We might stave off such catastrophe by reminding others what the Romantics knew, which is that a world without ideals is uninhabitable. At the same time, as they knew well, inhabitability does not amount to truth. In a January 9, 2019 New York Times Magazine article "How Beauty is Making Scientists Rethink Evolution," Ferris Jabr argues that scientists are confronting the fact that evolution has no adequate answer to the problem of beauty: there is an arbitrariness and excessiveness to the peacock's feathers that not only exceeds Darwin's [End Page 173] sexual selection, but also opens the door to subjectivity and inner perception as evolutionary forces. Kant, of course, insisted that beauty or purposiveness was a concept necessary to biology because life could not be explained by mechanism. There is hope for idealism when science makes space for beauty.

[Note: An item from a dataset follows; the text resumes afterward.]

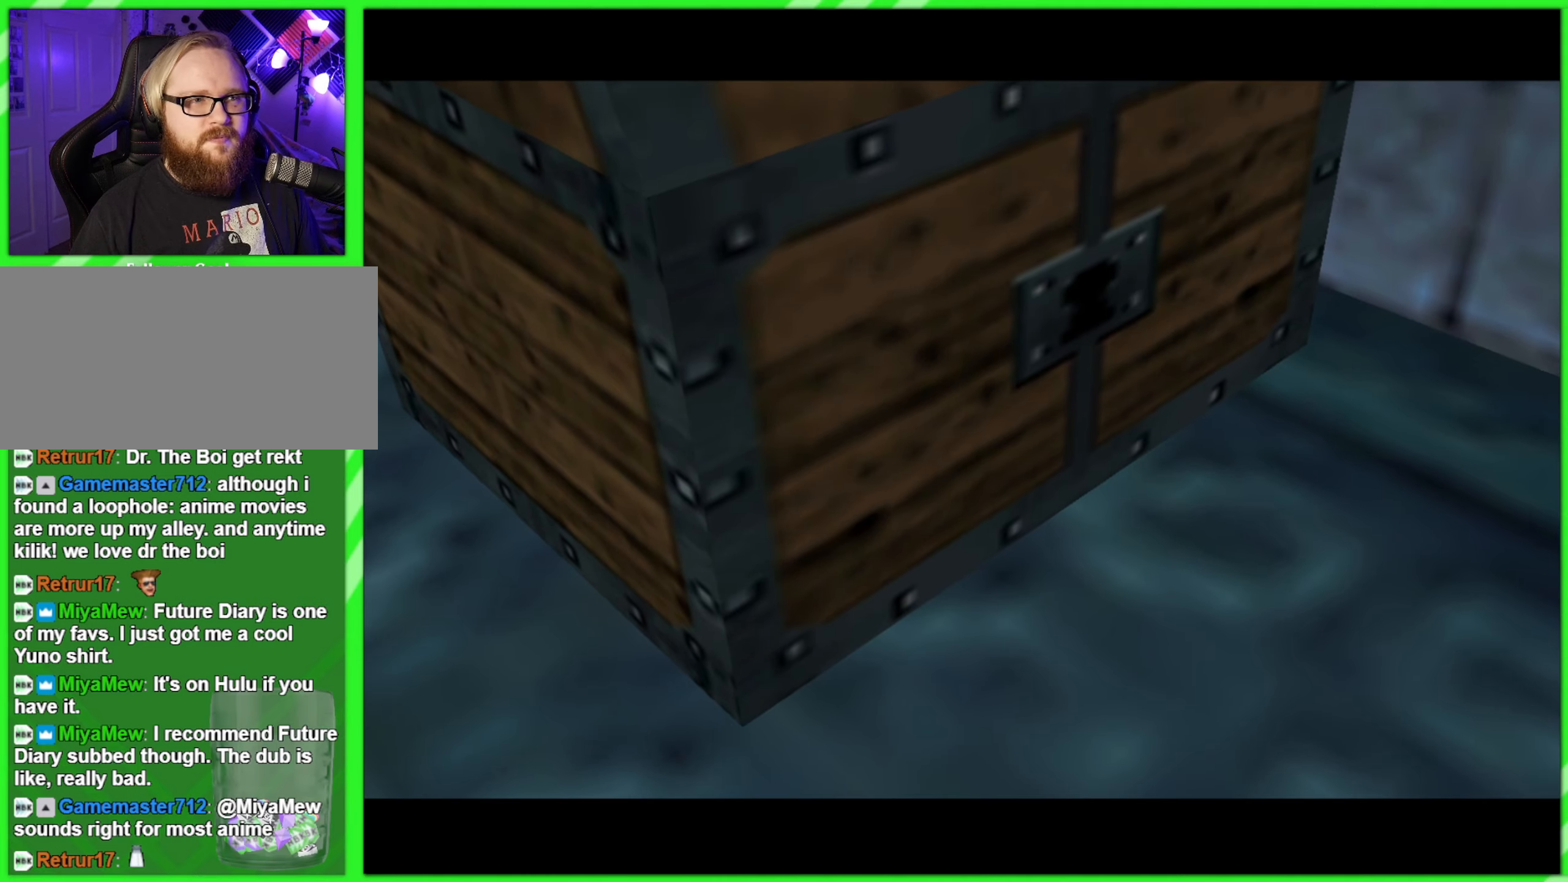
{"buttons": [], "left_stick": "center", "events": []}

In "Isabella, or, The Pot of Basil," Keats celebrates Isabella's devotion to her pot, one without any clear payoff, an excess flouted in his urn of ottava rima. Kant turned to the beautiful because it challenged judgment: how to make the inescapably subjective human perception of beauty into something as-if-it-were universal. Kant's answer was the ideal of form and how form entails a design stance: the pattern implies a beauty which cannot be random, and therefore, form accounts for the beautiful as if it were available universally. Crucially, form mandated looking at the work as if it were designed without presuming an actual designer or God. Hence, the beautiful was a "purposiveness without purpose," and Romantic biologists would avail themselves of "purposiveness." As Frances Ferguson submits, Kant makes epistemology parasitic upon form.1 For Kant, form cannot be dismissed as ideology since knowledge itself requires it. Form entails judgment.

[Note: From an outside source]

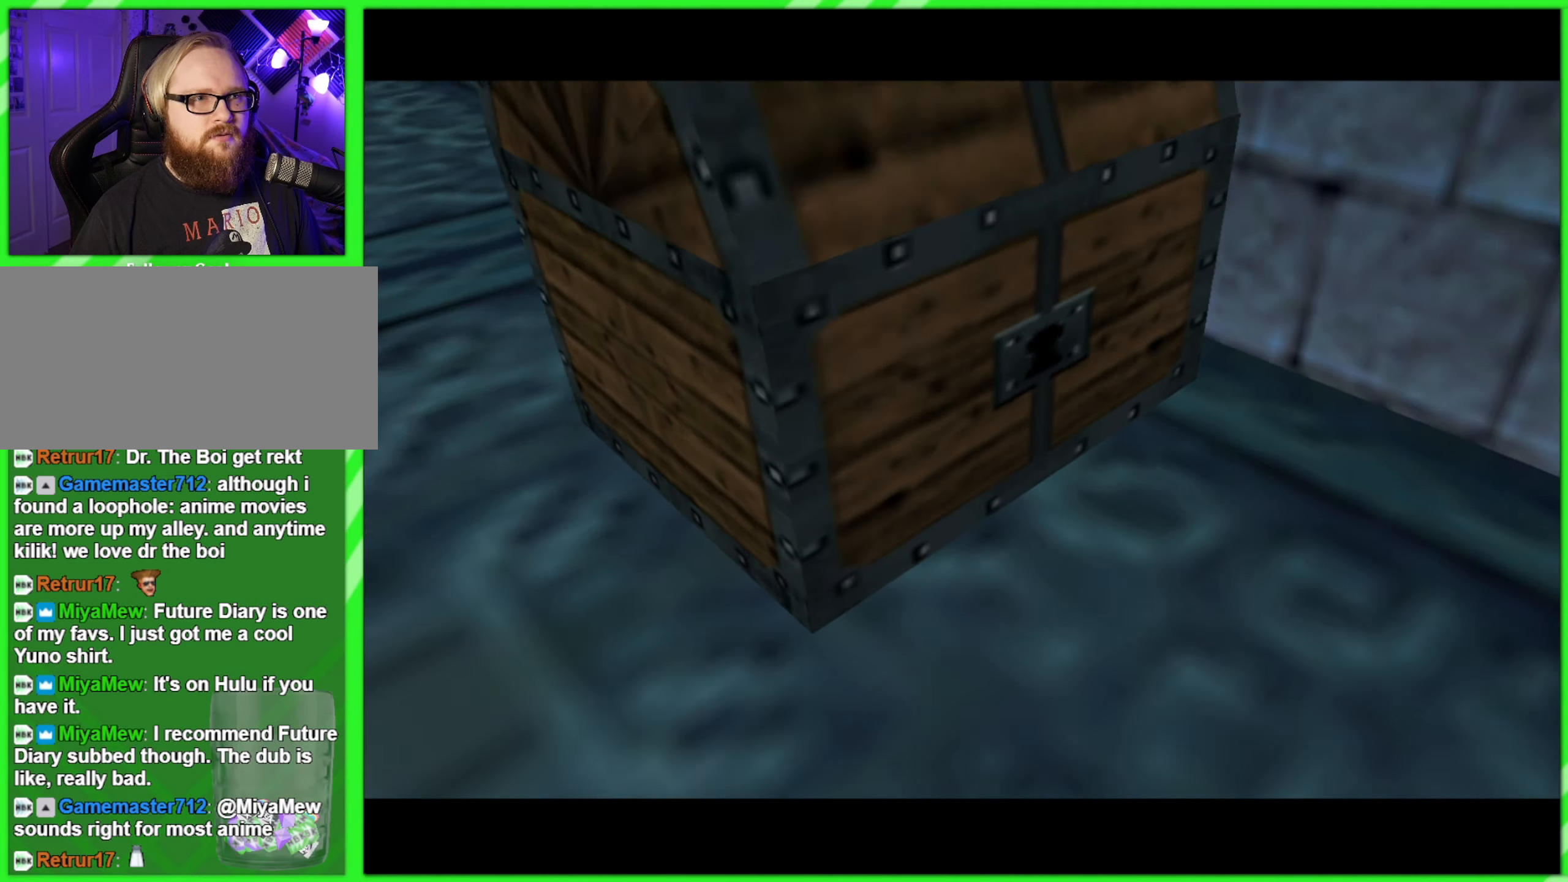
{"buttons": [], "left_stick": "up", "events": [[433, "left_stick", "up"]]}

By announcing the exchange of Isabella and the pot, Keats pivots the poem around his titular "or," raising through the beauty of rhyme the problem of linguistic and aesthetic substitution. What happens when love's objects are exchangeable? And yet this question betrays a truth about human desire: desire's very fixations hardly preclude the mobility of its objects. Hence Isabella's chain of signification: Lorenzo: head: pot: basil. Without her obsessive desire for him, Isabella would not be Isabella, a point that grants her subjectivity, but at the same time questions how human subjectivity and desire require objects to bring them into being. Keats's "or" acknowledges how gender often reduces female subjectivity to uxoriousness, a prompt to find better ideals. Nonetheless, without ideals like beauty, not to mention romance and rhyme, life would be a cold pastoral indeed. Ideals attach us to this world, but some attachments are crueler than others. Perhaps Romanticism is nothing more and nothing less than our collective pot of basil, our Romantic urn. [End Page 174]

Richard C. Sha

Richard C. Sha is the author of three books, most recently Imagination and Science in Romanticism, winner of the 2018 Jean-Pierre Barricelli Prize, and forthcoming in paperback (Johns Hopkins UP, 2021).

Footnotes

1. Frances Ferguson, Solitude and the Sublime (New York: Routledge, 1992), 3.